Exercise text
It was sad to have to pull up the giant cucumber vines and two-foot-tall flowering okra shrubs in the garden earlier today, but what is a renter to do when the house she's been living in goes on the market?
Earlier today as I uprooted and composted a gardenful of plants at the height of their productivity, I harvested, discovering a few slightly overripe cukes and a rather large zucchini hidden under elephant-ear-sized leaves. So there's that. And I'm looking forward to trying my hand at some feta-stuffed, pan-fried squash blossoms at Meredyth and Greg's place, where I'll be staying for the next couple of weeks til I move into my new place.
It's the little things that we gardeners celebrate, and this final harvest is one such thing:
I was tempted to leave the thriving plants they were, but who knows if the people who will be moving in this fall will even want a garden. Though the soil has been improving over the past handful of years' diligent weeding and composting, maybe the new folks will use the back area for a parking spot for their SUV. It could happen. I try not to think about it too much, and comfort myself with the reminder that many of the herbs are in pots and the mushroom logs are transportable. (I also recognize that it's the ideal time for my landlady to sell, as home values in my neighborhood have skyrocketed in recent years. No harm, no foul.)

[Text transcribed from the pages]
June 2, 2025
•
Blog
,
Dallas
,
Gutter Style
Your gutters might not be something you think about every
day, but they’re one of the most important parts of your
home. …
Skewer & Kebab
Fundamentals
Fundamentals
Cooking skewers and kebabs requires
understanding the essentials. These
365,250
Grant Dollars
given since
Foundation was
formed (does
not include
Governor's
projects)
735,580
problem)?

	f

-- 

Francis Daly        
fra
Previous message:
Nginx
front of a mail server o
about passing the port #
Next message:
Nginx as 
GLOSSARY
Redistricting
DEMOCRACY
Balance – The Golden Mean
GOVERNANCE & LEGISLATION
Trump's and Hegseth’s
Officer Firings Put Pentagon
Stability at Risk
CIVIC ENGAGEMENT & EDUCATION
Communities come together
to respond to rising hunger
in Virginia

Questions on the material
**1)** Can you lay out the records as a numbered list, beginning at the line that has "Francis Daly" and stopping after the last line of the records, with no blank lines?
**2)** Could you proceed with the garden post from where it stops?
The garden post and the records come from unrelated sources.

Results of the exercise
**1)**
1. Francis Daly        
2. fra
3. Previous message:
4. Nginx
5. front of a mail server o
6. about passing the port #
7. Next message:
8. Nginx as 
9. GLOSSARY
10. Redistricting
11. DEMOCRACY
12. Balance – The Golden Mean
13. GOVERNANCE & LEGISLATION
14. Trump's and Hegseth’s
15. Officer Firings Put Pentagon
16. Stability at Risk
17. CIVIC ENGAGEMENT & EDUCATION
18. Communities come together
19. to respond to rising hunger
20. in Virginia

**2)**
However, I wish I'd known before the springtime transplanting of heirloom plants Kenton and I started from seed that I would not be there to revel in the bountiful harvest come late summer. Then again, knowing me I probably would have planted them anyway. Oh, to witness the beautiful, purple and cream colored okra blooms unfurl in the late morning as I sipped my morning tea, even if only for a few weeks, was worth the pain of having to uproot them prematurely. (What, was that too dramatic? Try reading Michael Pollan's Second Nature. My ode to okra is comparatively subdued.)
After the better part of six years cooking and gardening in the formerly dicey and now unequivocally hip Columbia Heights neighborhood, it's time to move on to the next backyard plot about a mile and a half down the road. I may or may not have left the strawberry plot and the raspberry bush for the new owners....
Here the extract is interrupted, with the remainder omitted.